Extract provided
START
News & Events

General Counsel of NLRB offers Employers Relief on Handbook rules and Policies

By:  Jeff Embleton

WHITE PAPER

Continuing an effort to reverse or modify many of the employee and union-friendly policies promulgated by his predecessor, the NLRB’s General Counsel, Peter Robb, announced new guidance on handbook rules and policies following the NLRB’s decision in the Boeing Company (2017).

Many employers may recall that the former General Counsel of the NLRB, Richard Griffin, issued GC Memorandum 15-04 in March 2015 which resulted in most employers having to carefully review and revise handbook rules and policies in response to the Memorandum.  Griffin’s Memorandum also resulted in increased investigation enforcement activities by the various Regional Offices of the NLRB involving handbook rules and policies.  Specifically, in the GC Memorandum 15-04, the former General Counsel, following the Board’s decision in Lutheran Heritage Village – Livonia (2004) decided to emphasis the first prong of the three prong test announced in Lutheran Heritage:

Even if a rule does not explicitly prohibit Section 7 activity, however, it will still be unlawful if (1) employees would reasonably construe the Rule’s language to prohibit Section 7 activities; (2) the Rule was promulgated in response to union or other Section 7 activity; or (3) the Rule was actually applied to restrict the exercise of Section 7 rights.

Indeed, the new emphasis on the first part of the Lutheran Heritage standard resulted in number of enforcement charges against even facially neutral rules if the rule “could” be interpreted to have a chilling effect on employees and Section 7 rights.

However, under the Robb Memorandum, the new General Counsel said two very important things: (1) since the repudiation of the first prong of Lutheran Heritage in the Boeing Company case, the focus will now be on balancing the Rule’s impact on the employee’s ability to exercise their Section 7 rights and the Rule’s connection to the employer’s right to maintain discipline and productivity in the workplace; and (2) the Regions have been directed that ambiguities in Rules are no longer interpreted against the employer. In essence, the new guidance moves away from prohibiting rules that could be interpreted to impact Section 7 rights to reviewing the rules that would impact Section 7 rights. The Memorandum further described the three categories of Rules and how they will be reviewed:

Category 1. Rules that are Generally Lawful to Maintain.
END
What this exercise asks
A: Answer the following questions using the white paper on NLRB handbook guidance:
(i) Who is the NLRB General Counsel who announced the new guidance?
(ii) In what month and year was GC Memorandum 15-04 issued?
(iii) Which 2004 Board decision announced the three-prong test?
B: Retype the stretch of the white paper on NLRB handbook guidance from "News & Events" through "Boeing Company (2017).".
C: Extend the white paper on NLRB handbook guidance, beginning after its final sentence.

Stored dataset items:
START
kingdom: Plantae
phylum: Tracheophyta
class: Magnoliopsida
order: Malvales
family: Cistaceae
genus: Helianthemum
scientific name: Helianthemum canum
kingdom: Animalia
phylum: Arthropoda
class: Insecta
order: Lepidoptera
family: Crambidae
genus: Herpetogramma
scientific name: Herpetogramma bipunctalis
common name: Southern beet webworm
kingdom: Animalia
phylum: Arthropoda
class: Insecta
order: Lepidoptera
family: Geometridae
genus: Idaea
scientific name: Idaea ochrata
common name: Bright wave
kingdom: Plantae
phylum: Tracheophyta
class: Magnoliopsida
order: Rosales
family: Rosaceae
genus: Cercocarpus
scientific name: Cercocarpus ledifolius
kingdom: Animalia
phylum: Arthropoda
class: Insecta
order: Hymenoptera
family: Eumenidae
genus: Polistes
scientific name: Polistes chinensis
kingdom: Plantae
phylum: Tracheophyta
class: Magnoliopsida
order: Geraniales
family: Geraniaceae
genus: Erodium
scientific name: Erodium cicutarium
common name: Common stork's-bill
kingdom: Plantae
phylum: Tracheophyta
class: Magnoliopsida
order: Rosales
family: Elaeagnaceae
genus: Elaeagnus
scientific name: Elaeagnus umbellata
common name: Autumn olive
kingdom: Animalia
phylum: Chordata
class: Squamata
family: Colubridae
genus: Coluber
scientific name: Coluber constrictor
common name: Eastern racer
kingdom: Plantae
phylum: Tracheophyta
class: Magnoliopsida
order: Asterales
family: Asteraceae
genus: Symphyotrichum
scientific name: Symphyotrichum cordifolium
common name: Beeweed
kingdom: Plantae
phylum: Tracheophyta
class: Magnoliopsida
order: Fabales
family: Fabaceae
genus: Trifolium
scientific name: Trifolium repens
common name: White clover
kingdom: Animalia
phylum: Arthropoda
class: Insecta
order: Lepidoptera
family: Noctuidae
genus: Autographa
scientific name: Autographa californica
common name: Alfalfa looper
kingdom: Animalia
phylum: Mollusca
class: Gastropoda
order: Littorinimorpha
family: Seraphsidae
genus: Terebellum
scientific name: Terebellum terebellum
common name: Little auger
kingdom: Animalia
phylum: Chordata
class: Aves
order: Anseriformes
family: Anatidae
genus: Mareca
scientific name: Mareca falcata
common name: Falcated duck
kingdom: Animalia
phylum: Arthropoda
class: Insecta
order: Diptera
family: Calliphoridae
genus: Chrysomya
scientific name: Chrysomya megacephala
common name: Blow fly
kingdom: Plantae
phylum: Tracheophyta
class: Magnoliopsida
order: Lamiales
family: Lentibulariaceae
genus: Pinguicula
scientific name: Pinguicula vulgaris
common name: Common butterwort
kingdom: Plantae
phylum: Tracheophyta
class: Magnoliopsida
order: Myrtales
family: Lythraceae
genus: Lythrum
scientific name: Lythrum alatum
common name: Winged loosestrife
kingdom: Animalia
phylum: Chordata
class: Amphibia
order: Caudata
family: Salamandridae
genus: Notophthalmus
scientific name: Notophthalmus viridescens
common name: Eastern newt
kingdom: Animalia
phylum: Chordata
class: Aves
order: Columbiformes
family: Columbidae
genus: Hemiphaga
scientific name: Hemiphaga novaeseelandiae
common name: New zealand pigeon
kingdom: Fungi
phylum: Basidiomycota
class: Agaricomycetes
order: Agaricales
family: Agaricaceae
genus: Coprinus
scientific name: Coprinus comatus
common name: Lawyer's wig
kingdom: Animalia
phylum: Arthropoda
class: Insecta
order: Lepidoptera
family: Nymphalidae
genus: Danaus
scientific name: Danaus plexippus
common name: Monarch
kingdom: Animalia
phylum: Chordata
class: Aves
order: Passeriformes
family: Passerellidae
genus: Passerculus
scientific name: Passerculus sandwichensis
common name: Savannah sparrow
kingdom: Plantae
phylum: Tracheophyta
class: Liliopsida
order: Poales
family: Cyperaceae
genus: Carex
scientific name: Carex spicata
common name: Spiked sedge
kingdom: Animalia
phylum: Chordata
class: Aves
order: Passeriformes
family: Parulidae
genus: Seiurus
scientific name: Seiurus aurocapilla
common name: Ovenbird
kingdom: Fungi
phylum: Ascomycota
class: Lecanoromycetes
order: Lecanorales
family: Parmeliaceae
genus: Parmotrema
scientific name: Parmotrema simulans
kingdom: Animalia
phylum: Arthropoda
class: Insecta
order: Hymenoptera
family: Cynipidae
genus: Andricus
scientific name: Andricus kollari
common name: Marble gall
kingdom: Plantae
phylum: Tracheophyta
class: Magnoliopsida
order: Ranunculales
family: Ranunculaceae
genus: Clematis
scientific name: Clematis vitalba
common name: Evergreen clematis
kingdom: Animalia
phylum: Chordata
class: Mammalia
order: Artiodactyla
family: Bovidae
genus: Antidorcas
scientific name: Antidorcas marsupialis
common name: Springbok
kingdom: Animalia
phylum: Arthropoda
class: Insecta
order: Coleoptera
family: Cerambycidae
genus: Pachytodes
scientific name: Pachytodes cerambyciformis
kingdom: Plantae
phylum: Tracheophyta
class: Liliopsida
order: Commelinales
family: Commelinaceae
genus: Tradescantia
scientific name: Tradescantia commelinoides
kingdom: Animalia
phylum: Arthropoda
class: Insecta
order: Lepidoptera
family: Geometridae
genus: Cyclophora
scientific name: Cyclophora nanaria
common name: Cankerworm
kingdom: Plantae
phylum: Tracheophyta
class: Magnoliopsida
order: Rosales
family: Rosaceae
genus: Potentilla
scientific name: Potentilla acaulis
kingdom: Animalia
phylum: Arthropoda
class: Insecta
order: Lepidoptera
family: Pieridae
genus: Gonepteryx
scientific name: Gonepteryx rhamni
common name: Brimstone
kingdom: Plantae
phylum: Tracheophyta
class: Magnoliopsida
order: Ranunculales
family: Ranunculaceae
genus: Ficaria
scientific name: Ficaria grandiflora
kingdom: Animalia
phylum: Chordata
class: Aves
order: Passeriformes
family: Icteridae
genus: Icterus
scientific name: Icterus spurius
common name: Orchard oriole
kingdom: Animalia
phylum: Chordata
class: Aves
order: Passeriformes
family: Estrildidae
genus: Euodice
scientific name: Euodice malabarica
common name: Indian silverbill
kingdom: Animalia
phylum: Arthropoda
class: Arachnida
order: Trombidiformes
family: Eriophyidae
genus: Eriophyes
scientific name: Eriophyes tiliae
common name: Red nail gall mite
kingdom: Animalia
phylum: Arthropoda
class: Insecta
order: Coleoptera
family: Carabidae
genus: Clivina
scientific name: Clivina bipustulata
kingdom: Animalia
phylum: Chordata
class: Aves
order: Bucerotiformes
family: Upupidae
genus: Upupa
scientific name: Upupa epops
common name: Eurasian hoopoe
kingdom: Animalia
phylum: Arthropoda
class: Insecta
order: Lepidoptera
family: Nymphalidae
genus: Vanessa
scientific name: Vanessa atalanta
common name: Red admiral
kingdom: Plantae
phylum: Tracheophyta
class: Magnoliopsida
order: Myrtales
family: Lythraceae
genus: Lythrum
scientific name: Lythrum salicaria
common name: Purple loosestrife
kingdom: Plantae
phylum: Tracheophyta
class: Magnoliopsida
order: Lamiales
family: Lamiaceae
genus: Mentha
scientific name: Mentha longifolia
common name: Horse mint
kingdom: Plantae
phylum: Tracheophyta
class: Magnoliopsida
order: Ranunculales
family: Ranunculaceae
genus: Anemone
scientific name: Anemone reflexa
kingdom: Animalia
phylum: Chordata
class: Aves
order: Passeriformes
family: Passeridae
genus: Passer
END
Per-task answers
A:
(i) Peter Robb
(ii) March 2015
(iii) Lutheran Heritage Village – Livonia

B:
News & Events

General Counsel of NLRB offers Employers Relief on Handbook rules and Policies

By:  Jeff Embleton

WHITE PAPER

Continuing an effort to reverse or modify many of the employee and union-friendly policies promulgated by his predecessor, the NLRB’s General Counsel, Peter Robb, announced new guidance on handbook rules and policies following the NLRB’s decision in the Boeing Company (2017).

C:
 The Memorandum directs that these Rules are generally going to be considered lawful either because the Rule does not prohibit or interfere with the exercise of Section 7 rights or because the potential impact on Section 7 rights is outweighed by the business justification associated with the Rule. Interestingly, the Memorandum spends most of its focus on providing guidance on rules that will be considered lawful, even if they could cover Section 7 activity. Those Rules include:

  1. Civility rules. Rules that regulate conduct in the workplace that has been a focus of attention by the former General Counsel and the Obama Board. For example, rules that regulate negative or disparaging remarks; rude behavior; offensive language and the like were fair game under the Obama Board. However, the new guidance makes clear that policies that are otherwise neutral will be considered lawful unless misapplied.
  2. No-photography and no-recording rules. This was a very controversial area as the Obama Board took the position that any blanket rules prohibiting video or audio recording were, on their face, unlawful because they tended to chill employee’s rights to record protected activity. Under the new interpretation, “no-recording” rules will be considered lawful (unless used for unlawful reasons). In rationalizing the change in the interpretation, the General Counsel recognized the employer’s legitimate and substantial interest in limiting recording and photography on their property because of security concerns, protection of property, protection of proprietary, confidential and customer information, avoiding legal liability and maintaining the integrity of operations.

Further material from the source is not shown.